Vorliegender Text
Fechten ohne sportlichen Ehrgeiz? Das Bühnenfechten unterscheidet sich grundsätzlich vom Sportfechten, bei dem alles so schnell geschieht, dass das Publikum davon kaum etwas mitbekommt. Wenn hingegen Hamlet und Laertes miteinander streiten, will man das als Zuschauer*in miterleben können. Also holt man mit der Waffe etwas weiter aus und kämpft gleichsam abgesichert. Trotzdem ist der Degen nach wie vor eine gefährliche Waffe, selbst wenn die Spitze abgestumpft ist. Deswegen müssen die Körper gut trainiert sein. Das Zustechen, das Abwehren der Waffen, das Fallen, das Balance-Finden muss präzise erarbeitet sein.

Sie verlangsamen das Fechten. So fängt man an. Wenn ich im Freikampf mit dem Degen im Bereich meines Oberkörpers oder in Kopfhöhe den Angriff anzeige, bedeutet das, dass ich nicht auf die Beine schlage. Wenn ich in Hüfthöhe aushole, heißt das immer, dass ich nicht auf den Kopf ziele. Wenn man frei kämpft, ja gerade dann, muss man sich gegenseitig lesen können. Ich habe zu diesem Zweck eine Choreografie erarbeitet, die die Studierenden lernen sollen. Sie endet mit einem Improvisationsteil, bei dem sie schauen können, ob eine Person „stirbt“ oder beide oder keine. Und dann wechselt die Choreografie und fängt von vorn an mit vertauschten Rollen. Die Grundtechniken sind in dieser Choreografie enthalten. Wichtig ist am Anfang, die Waffe erst mal tänzerisch leicht zu führen und weich zu denken. Je besser man damit umgehen kann, umso schneller, kräftiger kann man dann in einen Kampf reingehen.

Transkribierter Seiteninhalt

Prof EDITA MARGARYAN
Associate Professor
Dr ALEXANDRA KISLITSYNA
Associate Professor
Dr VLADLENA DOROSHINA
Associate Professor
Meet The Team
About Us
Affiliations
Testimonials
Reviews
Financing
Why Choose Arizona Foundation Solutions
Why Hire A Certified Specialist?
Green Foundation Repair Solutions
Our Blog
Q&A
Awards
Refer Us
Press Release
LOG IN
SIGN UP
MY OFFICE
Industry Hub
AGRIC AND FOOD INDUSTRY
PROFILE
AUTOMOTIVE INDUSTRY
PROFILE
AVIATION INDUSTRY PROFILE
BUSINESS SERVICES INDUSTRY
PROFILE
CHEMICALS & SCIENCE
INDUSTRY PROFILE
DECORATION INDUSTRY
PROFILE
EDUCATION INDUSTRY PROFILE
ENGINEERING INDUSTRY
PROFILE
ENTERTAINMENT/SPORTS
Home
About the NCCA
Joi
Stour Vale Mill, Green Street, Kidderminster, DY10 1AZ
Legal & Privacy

...

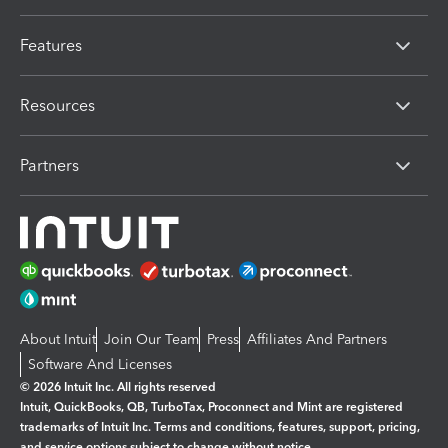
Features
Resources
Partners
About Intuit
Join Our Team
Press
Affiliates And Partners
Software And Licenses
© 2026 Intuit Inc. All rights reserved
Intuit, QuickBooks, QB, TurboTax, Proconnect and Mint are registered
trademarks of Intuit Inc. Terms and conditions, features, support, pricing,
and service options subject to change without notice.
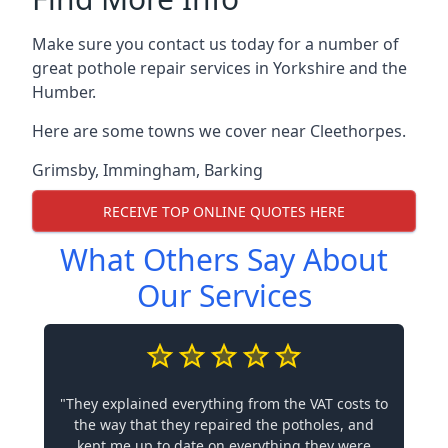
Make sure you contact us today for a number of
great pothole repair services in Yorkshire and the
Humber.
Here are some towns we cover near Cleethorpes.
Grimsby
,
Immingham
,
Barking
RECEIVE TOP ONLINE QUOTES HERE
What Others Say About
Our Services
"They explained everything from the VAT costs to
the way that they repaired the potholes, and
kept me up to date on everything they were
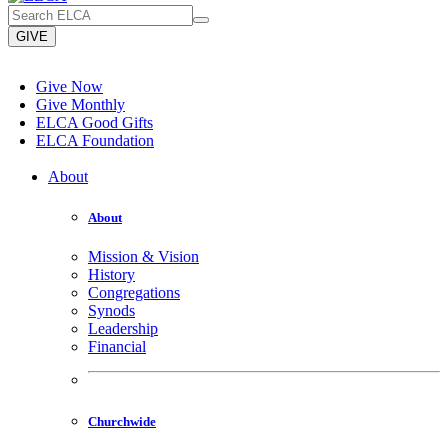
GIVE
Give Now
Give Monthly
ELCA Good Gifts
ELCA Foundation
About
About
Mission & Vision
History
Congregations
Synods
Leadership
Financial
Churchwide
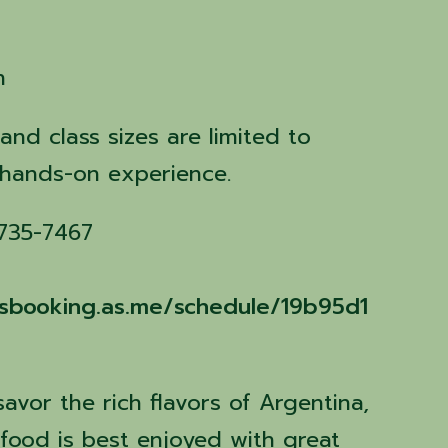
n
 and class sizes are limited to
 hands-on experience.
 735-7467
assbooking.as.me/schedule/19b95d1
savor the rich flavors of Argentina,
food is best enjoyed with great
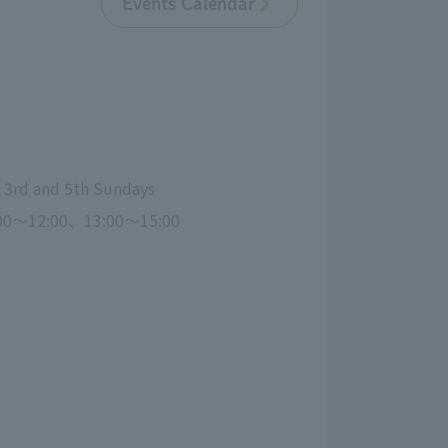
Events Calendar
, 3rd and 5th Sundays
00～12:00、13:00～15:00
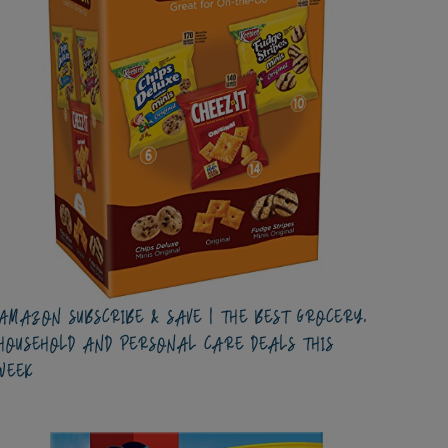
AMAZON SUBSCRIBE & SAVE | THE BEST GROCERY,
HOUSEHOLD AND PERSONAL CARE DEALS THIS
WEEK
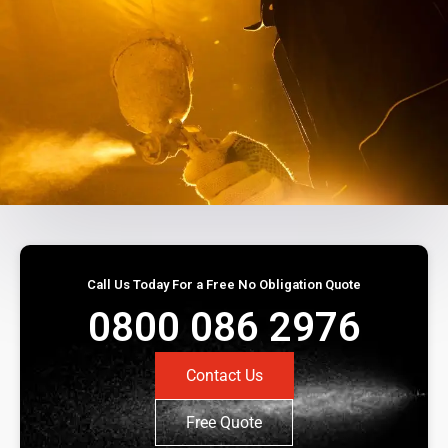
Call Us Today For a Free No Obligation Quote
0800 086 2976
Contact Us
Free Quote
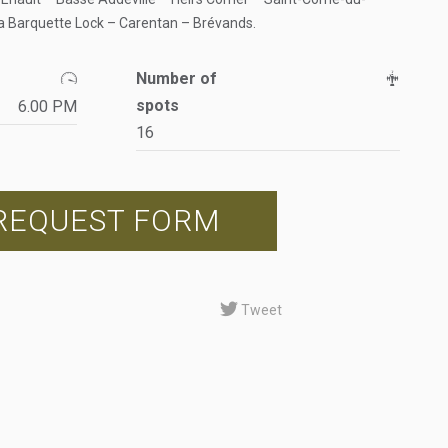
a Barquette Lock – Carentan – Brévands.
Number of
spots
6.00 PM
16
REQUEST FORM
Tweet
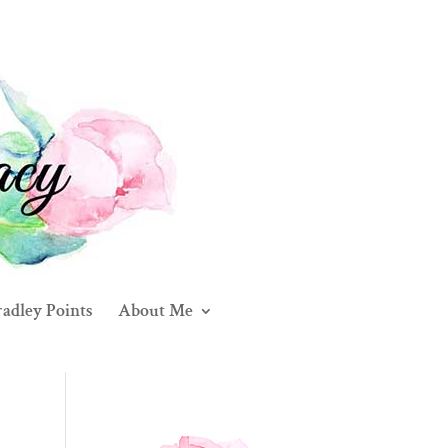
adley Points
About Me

...

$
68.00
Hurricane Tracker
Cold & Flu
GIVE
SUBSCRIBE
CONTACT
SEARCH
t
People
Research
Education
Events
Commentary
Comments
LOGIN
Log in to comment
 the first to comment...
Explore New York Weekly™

Zur Aufgabe
Womit endet laut dem Text über Bühnenfechten die Choreografie, die die Studierenden lernen sollen?

Schriftliche Antwort
Mit einem Improvisationsteil, bei dem sie schauen können, ob eine Person „stirbt“ oder beide oder keine.